According to Larry Stockstill, pastor of the 10,000-member Bethany World Prayer Center in Baker, La., there are at least five billion people in the world who are unsaved. "God sees five billion deaths," he told hundreds of church leaders at the summit.

A staggering statistic that left more of the crowd shaking their heads was the more than 50 percent of evangelical churches in America that recorded no one coming to Christ in the past year, as reported by Evangelism Explosion President John Sorensen.

"We've become keepers of aquariums rather than fishers of men," Sorensen pointed out.

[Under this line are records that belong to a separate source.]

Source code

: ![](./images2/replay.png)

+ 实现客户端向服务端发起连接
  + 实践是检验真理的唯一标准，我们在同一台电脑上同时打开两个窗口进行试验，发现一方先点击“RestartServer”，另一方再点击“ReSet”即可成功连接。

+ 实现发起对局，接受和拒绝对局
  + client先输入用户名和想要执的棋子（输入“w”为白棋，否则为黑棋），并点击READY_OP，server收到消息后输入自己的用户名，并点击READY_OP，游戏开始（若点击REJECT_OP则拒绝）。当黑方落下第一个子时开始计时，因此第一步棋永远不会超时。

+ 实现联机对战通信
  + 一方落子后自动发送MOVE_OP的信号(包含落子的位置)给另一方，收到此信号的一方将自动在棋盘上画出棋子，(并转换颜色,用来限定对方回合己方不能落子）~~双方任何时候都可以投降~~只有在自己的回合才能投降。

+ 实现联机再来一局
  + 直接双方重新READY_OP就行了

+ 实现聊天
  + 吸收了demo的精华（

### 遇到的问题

The first Billion Soul Congress in Lima, Peru, found more than 550 church planters and leaders and parachurch partners throughout South and Central America who committed to be fishers of men. While they are the first and only one of 12 congresses that are to be set up throughout the world in the next 30 months, the Christians of Latin America set a high standard in their contribution to planting 5 million churches for a billion soul harvest. Their goal is to plant more than 4.1 million churches and save 51.3 million souls in the next 10 years.

In November, the Billion Soul initiative will head to Johannesburg, South Africa, for its second congress with the involvement of church leaders from all of Africa - which many say is becoming the epicenter of Christianity. A third congress will soon follow in Fiji with Christian leaders from all 22 island nations.

Reports have followed a flourishing Christianity in Latin America and Africa versus a stagnant and dying Christian faith in the West. And Global Pastors Network President James O. Davis explained their strategic choice for the location of the first two congresses.

"First of all, geographically, it's not hard to get to Lima, Peru," he said. "But then secondly, we realized that the gospel is where it is today because it's easy and the reason why the gospel isn't in some places is because it's hard. Wisdom dictates then you start where you can ramp up rather than starting with the hardest places on the planet."

Alongside setting up congresses overseas, the Billion Soul campaign is being launched throughout major U.S. cities to mobilize American churches and to gather their financial support for churches around the world wanting to join the effort. The Billion Soul Harvest was launched in September 2005 and now involves 114 denominations and parachurch groups.

Breaking the evangelism apathy in America especially, the Billion Soul initiative is waking up more Christians and expanding their visions to save not just their church members, but the world.

"I think more today than ever before, people realize that they have to make a difference," said Pastor Joel Downing of Higher Ground Church in Pauls Valley, Okla., a summit attendant. "People are waking up and ready to go to work."